在Java上构建REST API时出现HTTP 404错误

Question

I am starting with restapi and thought of doing it with a basic program found on internet. Sharing you the code.

The class File:

package com.java2novice.restful;
     import javax.ws.rs.GET;
    import javax.ws.rs.Path;
    import javax.ws.rs.PathParam;
    import javax.ws.rs.core.Response;

    @Path("/publish")
    public class RestEasyExample {

        @GET
        @Path("/{message}")
        public Response publishMessage(@PathParam("message") String msgStr){

            String responseStr = "Received message: "+msgStr;
            return Response.status(200).entity(responseStr).build();
        }
    }

The web.xml-

<web-app id="WebApp_ID" version="2.4"
    xmlns="http://java.sun.com/xml/ns/j2ee"
    xmlns:xsi="http://www.w3.org/2001/XMLSchema-instance"
    xsi:schemaLocation="http://java.sun.com/xml/ns/j2ee
    http://java.sun.com/xml/ns/j2ee/web-app_2_4.xsd">

    <!-- Auto scan REST service -->
    <context-param>
        <param-name>resteasy.scan</param-name>
        <param-value>true</param-value>
    </context-param>


    <servlet>
        <servlet-name>resteasy-servlet</servlet-name>
        <servlet-class>
            org.glassfish.jersey.servlet.ServletContainer
        </servlet-class>
    </servlet>

    <servlet-mapping>
        <servlet-name>resteasy-servlet</servlet-name>
        <url-pattern>/*</url-pattern>
    </servlet-mapping>
</web-app>

The pom.xml-

<project xmlns="http://maven.apache.org/POM/4.0.0" xmlns:xsi="http://www.w3.org/2001/XMLSchema-instance" xsi:schemaLocation="http://maven.apache.org/POM/4.0.0 http://maven.apache.org/xsd/maven-4.0.0.xsd">
  <modelVersion>4.0.0</modelVersion>
  <groupId>RestfulWebServices</groupId>
  <artifactId>RestfulWebServices</artifactId>
  <version>0.0.1-SNAPSHOT</version>
  <packaging>war</packaging>
  <build>
    <sourceDirectory>src</sourceDirectory>
    <plugins>
      <plugin>
        <artifactId>maven-compiler-plugin</artifactId>
        <version>3.3</version>
        <configuration>
          <source>1.8</source>
          <target>1.8</target>
        </configuration>
      </plugin>
      <plugin>
        <artifactId>maven-war-plugin</artifactId>
        <version>2.6</version>
        <configuration>
          <warSourceDirectory>WebContent</warSourceDirectory>
          <failOnMissingWebXml>false</failOnMissingWebXml>
        </configuration>
      </plugin>
    </plugins>
  </build>
</project>

I am using the jersey 2.0. I have deployed the war and placed it in webapps folder of Tomcat. I have tried calling it using two urls-

http://localhost:8080/RestfulWebServices/publish/abc

and

http://localhost:8080/RestfulWebServices/publish?message=abc

But i still keep on getting HTTP 404 not found.

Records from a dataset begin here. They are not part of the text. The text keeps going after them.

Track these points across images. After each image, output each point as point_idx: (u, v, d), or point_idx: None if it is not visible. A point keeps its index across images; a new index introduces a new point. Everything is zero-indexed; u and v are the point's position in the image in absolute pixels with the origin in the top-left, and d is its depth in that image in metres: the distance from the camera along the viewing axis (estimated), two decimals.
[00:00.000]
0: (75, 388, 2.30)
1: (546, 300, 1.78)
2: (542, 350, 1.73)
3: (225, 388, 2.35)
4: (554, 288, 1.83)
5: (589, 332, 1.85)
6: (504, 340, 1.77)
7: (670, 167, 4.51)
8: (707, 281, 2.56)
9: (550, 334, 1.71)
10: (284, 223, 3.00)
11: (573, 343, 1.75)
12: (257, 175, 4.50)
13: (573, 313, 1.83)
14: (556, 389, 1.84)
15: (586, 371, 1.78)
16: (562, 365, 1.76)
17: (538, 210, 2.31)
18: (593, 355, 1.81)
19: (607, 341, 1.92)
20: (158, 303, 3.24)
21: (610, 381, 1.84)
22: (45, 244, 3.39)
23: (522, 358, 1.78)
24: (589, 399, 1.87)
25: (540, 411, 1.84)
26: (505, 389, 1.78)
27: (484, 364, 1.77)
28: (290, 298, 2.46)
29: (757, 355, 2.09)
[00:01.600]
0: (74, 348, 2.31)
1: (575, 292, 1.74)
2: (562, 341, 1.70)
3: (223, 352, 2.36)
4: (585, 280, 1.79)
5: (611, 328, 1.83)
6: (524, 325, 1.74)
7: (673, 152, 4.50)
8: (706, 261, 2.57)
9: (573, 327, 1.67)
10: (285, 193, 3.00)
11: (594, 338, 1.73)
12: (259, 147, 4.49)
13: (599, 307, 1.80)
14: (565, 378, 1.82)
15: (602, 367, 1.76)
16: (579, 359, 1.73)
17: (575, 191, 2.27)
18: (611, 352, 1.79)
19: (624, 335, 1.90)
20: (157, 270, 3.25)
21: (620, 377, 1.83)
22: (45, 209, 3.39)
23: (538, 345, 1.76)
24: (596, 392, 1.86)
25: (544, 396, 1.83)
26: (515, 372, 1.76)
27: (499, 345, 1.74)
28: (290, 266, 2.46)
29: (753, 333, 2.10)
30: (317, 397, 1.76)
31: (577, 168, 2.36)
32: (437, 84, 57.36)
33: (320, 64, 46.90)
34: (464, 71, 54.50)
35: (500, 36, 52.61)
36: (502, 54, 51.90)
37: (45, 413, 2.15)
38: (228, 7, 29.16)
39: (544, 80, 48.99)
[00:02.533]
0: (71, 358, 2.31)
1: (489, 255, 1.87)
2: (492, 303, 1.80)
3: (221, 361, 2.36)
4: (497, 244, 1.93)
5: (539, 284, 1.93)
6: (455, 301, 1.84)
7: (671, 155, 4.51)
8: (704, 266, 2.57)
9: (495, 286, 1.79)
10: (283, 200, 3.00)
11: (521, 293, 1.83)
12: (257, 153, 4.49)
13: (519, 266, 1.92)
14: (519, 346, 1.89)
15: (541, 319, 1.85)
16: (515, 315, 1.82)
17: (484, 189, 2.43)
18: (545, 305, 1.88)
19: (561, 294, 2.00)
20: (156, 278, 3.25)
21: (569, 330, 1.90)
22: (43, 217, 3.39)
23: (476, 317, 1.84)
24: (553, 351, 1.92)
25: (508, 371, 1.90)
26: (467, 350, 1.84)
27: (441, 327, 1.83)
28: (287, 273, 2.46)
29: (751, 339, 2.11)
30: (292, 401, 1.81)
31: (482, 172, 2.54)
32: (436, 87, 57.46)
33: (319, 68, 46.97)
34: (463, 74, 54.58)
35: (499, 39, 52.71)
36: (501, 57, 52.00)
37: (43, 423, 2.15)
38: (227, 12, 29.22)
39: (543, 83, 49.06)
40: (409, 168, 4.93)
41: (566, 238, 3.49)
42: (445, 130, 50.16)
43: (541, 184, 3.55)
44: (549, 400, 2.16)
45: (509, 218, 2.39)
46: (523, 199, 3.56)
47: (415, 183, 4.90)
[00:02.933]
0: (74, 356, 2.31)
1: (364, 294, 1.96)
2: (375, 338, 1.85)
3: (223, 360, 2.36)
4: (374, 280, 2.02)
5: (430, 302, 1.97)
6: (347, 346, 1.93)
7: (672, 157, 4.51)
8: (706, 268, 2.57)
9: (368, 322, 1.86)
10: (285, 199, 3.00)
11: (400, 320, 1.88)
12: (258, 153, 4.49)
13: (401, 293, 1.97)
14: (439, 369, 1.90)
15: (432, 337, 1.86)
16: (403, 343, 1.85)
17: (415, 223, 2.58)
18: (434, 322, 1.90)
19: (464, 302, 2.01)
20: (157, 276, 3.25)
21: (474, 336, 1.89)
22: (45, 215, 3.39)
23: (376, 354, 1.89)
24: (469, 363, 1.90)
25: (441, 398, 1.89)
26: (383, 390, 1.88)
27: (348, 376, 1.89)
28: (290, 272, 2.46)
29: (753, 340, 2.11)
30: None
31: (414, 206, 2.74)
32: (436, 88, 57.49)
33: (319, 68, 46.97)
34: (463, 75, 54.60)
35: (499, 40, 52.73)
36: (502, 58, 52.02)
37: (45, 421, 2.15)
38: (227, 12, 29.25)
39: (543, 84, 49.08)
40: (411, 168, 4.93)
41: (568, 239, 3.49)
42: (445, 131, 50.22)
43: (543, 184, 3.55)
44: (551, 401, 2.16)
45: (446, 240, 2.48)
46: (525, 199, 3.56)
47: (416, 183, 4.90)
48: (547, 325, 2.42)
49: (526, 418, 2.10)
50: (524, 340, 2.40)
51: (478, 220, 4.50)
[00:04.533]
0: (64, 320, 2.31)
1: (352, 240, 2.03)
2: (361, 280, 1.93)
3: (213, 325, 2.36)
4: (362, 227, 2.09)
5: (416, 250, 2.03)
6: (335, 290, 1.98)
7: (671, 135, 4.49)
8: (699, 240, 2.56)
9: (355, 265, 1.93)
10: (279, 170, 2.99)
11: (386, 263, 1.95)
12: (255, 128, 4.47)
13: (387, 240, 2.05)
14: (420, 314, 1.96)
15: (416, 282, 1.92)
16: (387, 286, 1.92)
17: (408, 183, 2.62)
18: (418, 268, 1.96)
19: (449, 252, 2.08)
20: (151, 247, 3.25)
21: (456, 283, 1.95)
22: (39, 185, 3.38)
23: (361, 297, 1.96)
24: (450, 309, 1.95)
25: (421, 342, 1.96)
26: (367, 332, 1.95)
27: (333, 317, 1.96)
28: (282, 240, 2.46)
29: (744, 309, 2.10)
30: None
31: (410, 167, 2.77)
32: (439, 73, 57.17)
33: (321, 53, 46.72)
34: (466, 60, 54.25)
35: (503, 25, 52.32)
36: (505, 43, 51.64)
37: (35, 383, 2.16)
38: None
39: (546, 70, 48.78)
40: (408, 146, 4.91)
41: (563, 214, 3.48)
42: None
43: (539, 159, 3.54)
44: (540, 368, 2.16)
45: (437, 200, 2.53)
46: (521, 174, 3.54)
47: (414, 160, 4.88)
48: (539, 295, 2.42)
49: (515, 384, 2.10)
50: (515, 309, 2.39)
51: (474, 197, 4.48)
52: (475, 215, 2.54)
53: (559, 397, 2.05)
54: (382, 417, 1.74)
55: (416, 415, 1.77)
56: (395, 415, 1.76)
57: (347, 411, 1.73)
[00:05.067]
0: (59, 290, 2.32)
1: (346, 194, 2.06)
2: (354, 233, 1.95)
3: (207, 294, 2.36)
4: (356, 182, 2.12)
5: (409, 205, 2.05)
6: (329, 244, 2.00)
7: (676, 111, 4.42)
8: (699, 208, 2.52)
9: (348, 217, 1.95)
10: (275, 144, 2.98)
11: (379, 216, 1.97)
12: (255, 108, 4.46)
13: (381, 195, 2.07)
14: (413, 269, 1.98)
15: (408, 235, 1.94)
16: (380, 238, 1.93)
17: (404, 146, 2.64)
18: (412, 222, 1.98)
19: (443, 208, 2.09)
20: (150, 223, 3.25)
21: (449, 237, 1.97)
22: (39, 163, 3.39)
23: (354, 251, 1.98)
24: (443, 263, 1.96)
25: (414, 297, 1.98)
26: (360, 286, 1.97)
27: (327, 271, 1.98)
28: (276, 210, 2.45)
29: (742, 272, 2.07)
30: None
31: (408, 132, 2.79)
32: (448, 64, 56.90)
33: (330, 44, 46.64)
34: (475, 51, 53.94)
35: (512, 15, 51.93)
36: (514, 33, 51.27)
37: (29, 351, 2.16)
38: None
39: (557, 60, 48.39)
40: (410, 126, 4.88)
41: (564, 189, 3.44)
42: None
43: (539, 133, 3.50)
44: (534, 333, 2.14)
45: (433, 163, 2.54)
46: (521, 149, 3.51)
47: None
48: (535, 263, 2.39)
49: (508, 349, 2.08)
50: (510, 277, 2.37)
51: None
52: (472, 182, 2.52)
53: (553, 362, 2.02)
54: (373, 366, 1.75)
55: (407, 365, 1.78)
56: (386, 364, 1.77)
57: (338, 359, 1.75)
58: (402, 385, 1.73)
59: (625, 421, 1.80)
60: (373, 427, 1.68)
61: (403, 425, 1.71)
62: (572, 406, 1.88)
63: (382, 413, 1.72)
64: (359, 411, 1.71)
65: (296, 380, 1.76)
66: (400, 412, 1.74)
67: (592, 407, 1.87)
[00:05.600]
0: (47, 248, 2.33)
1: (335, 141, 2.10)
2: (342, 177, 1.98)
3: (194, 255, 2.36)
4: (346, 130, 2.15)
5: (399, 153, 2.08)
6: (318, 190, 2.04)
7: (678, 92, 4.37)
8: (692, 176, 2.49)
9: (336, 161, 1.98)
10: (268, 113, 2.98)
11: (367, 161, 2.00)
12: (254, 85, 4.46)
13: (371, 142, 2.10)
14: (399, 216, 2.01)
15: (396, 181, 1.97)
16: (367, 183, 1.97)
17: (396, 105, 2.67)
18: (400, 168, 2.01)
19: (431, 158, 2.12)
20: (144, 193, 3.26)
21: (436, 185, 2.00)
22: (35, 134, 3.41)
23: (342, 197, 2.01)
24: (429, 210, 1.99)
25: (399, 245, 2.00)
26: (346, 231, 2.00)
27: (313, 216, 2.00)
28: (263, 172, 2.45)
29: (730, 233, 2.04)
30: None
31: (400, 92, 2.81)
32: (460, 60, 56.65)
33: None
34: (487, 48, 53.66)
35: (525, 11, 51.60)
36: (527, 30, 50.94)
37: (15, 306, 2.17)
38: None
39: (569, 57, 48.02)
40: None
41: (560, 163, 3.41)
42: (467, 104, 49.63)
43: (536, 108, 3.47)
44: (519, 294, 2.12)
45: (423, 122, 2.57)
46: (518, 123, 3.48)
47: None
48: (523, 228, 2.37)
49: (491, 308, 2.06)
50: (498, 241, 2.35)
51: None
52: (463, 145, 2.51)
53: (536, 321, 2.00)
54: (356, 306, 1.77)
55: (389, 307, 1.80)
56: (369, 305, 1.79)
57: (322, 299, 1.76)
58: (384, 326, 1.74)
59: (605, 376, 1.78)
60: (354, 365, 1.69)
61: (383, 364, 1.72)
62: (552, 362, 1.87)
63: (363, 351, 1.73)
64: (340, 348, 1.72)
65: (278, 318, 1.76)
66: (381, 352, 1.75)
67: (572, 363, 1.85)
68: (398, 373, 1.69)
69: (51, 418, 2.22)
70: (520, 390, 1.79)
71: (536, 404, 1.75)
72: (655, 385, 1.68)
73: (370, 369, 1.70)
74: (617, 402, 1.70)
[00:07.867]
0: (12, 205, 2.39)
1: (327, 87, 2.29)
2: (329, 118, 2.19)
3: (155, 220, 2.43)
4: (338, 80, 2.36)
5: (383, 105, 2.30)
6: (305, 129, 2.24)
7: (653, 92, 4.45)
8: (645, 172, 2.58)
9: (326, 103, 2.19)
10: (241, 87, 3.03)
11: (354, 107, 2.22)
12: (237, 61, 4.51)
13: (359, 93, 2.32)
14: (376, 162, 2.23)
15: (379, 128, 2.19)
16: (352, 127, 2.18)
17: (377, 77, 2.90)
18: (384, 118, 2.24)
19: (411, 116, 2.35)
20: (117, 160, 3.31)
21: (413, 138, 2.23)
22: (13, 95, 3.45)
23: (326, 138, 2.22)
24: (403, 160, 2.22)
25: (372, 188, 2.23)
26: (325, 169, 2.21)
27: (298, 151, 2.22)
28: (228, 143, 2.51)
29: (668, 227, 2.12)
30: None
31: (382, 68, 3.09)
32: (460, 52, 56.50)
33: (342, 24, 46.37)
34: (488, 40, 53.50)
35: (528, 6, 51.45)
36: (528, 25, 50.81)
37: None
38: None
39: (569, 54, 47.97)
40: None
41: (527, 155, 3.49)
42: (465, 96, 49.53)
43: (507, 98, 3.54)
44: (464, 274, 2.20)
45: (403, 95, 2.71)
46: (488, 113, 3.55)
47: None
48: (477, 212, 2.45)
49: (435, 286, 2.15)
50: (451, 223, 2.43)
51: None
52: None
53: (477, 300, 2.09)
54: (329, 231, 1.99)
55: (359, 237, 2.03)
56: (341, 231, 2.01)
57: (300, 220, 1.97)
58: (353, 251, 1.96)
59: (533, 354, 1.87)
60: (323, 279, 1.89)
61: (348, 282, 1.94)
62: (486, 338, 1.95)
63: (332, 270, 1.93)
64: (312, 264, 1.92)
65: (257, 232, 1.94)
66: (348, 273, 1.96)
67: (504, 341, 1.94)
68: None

Please assist me in where i am missing something.

Thanks

Answer 1

Try using rest application container with this configuration over web.xml configuration.

package com.java2novice.config;
import org.glassfish.jersey.server.ResourceConfig;

import java.util.Collection;

@javax.ws.rs.ApplicationPath("v1")
public class ApplicationConfig extends ResourceConfig {

    public ApplicationConfig() {
        // package where all your api lives
        packages("com.java2novice.restful");
    }

    @Override
    public Collection<Strinzg> getPropertyNames() {
        return super.getPropertyNames();
    }
}

Then visit /v1/your-endpoint

Answer 2

I think you are mixing resteasy with jersey.

In either way, the <listener> is required param in web.xml

Try adding following in your web.xml file:

<listener>
    <listener-class>
        org.jboss.resteasy.plugins.server.servlet.ResteasyBootstrap
    </listener-class>
</listener>

You should also consider using restEasy's servlet container rather using Jersey.

<servlet>
    <servlet-name>resteasy-servlet</servlet-name>
    <servlet-class>
        org.jboss.resteasy.plugins.server.servlet.HttpServletDispatcher
    </servlet-class>
</servlet>